• **What to work on**: Copy every line of the records below word for word, keeping the original line breaks.

• **Stored data**:
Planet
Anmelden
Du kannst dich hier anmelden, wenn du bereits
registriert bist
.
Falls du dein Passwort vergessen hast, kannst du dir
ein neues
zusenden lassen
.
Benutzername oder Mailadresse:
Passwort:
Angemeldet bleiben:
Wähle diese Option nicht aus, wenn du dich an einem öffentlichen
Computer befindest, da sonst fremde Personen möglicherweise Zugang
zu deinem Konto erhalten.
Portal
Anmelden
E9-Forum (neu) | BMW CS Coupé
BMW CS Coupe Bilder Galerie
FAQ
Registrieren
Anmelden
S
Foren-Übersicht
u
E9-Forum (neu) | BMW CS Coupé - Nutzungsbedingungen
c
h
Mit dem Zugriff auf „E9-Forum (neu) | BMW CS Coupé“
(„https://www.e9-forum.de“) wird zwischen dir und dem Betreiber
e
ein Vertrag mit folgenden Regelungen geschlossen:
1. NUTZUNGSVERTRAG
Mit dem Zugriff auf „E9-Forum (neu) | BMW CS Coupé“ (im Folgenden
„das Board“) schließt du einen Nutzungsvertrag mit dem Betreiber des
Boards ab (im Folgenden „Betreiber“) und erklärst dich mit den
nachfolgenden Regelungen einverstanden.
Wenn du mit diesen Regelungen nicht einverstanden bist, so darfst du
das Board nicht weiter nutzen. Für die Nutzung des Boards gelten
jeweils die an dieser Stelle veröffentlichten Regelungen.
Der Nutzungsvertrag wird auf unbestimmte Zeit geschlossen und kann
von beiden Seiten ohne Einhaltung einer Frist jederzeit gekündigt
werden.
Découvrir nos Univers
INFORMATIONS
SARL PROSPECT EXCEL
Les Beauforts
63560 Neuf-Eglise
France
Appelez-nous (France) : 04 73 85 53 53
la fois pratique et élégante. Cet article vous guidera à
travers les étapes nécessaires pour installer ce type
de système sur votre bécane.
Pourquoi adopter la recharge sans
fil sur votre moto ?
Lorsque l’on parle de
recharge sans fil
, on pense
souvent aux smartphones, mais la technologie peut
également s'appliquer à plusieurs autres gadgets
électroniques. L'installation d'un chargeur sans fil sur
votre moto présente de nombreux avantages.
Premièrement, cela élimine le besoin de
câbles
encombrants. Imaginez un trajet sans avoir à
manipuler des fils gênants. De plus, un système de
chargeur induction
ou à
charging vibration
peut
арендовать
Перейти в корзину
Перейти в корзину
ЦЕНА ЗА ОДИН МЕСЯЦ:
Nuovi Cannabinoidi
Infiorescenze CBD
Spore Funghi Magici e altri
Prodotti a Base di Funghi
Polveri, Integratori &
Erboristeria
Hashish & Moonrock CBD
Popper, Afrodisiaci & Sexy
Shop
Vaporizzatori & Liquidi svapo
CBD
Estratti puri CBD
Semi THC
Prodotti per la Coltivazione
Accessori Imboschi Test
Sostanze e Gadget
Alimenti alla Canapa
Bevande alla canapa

• **Response**:
Planet
Anmelden
Du kannst dich hier anmelden, wenn du bereits
registriert bist
.
Falls du dein Passwort vergessen hast, kannst du dir
ein neues
zusenden lassen
.
Benutzername oder Mailadresse:
Passwort:
Angemeldet bleiben:
Wähle diese Option nicht aus, wenn du dich an einem öffentlichen
Computer befindest, da sonst fremde Personen möglicherweise Zugang
zu deinem Konto erhalten.
Portal
Anmelden
E9-Forum (neu) | BMW CS Coupé
BMW CS Coupe Bilder Galerie
FAQ
Registrieren
Anmelden
S
Foren-Übersicht
u
E9-Forum (neu) | BMW CS Coupé - Nutzungsbedingungen
c
h
Mit dem Zugriff auf „E9-Forum (neu) | BMW CS Coupé“
(„https://www.e9-forum.de“) wird zwischen dir und dem Betreiber
e
ein Vertrag mit folgenden Regelungen geschlossen:
1. NUTZUNGSVERTRAG
Mit dem Zugriff auf „E9-Forum (neu) | BMW CS Coupé“ (im Folgenden
„das Board“) schließt du einen Nutzungsvertrag mit dem Betreiber des
Boards ab (im Folgenden „Betreiber“) und erklärst dich mit den
nachfolgenden Regelungen einverstanden.
Wenn du mit diesen Regelungen nicht einverstanden bist, so darfst du
das Board nicht weiter nutzen. Für die Nutzung des Boards gelten
jeweils die an dieser Stelle veröffentlichten Regelungen.
Der Nutzungsvertrag wird auf unbestimmte Zeit geschlossen und kann
von beiden Seiten ohne Einhaltung einer Frist jederzeit gekündigt
werden.
Découvrir nos Univers
INFORMATIONS
SARL PROSPECT EXCEL
Les Beauforts
63560 Neuf-Eglise
France
Appelez-nous (France) : 04 73 85 53 53
la fois pratique et élégante. Cet article vous guidera à
travers les étapes nécessaires pour installer ce type
de système sur votre bécane.
Pourquoi adopter la recharge sans
fil sur votre moto ?
Lorsque l’on parle de
recharge sans fil
, on pense
souvent aux smartphones, mais la technologie peut
également s'appliquer à plusieurs autres gadgets
électroniques. L'installation d'un chargeur sans fil sur
votre moto présente de nombreux avantages.
Premièrement, cela élimine le besoin de
câbles
encombrants. Imaginez un trajet sans avoir à
manipuler des fils gênants. De plus, un système de
chargeur induction
ou à
charging vibration
peut
арендовать
Перейти в корзину
Перейти в корзину
ЦЕНА ЗА ОДИН МЕСЯЦ:
Nuovi Cannabinoidi
Infiorescenze CBD
Spore Funghi Magici e altri
Prodotti a Base di Funghi
Polveri, Integratori &
Erboristeria
Hashish & Moonrock CBD
Popper, Afrodisiaci & Sexy
Shop
Vaporizzatori & Liquidi svapo
CBD
Estratti puri CBD
Semi THC
Prodotti per la Coltivazione
Accessori Imboschi Test
Sostanze e Gadget
Alimenti alla Canapa
Bevande alla canapa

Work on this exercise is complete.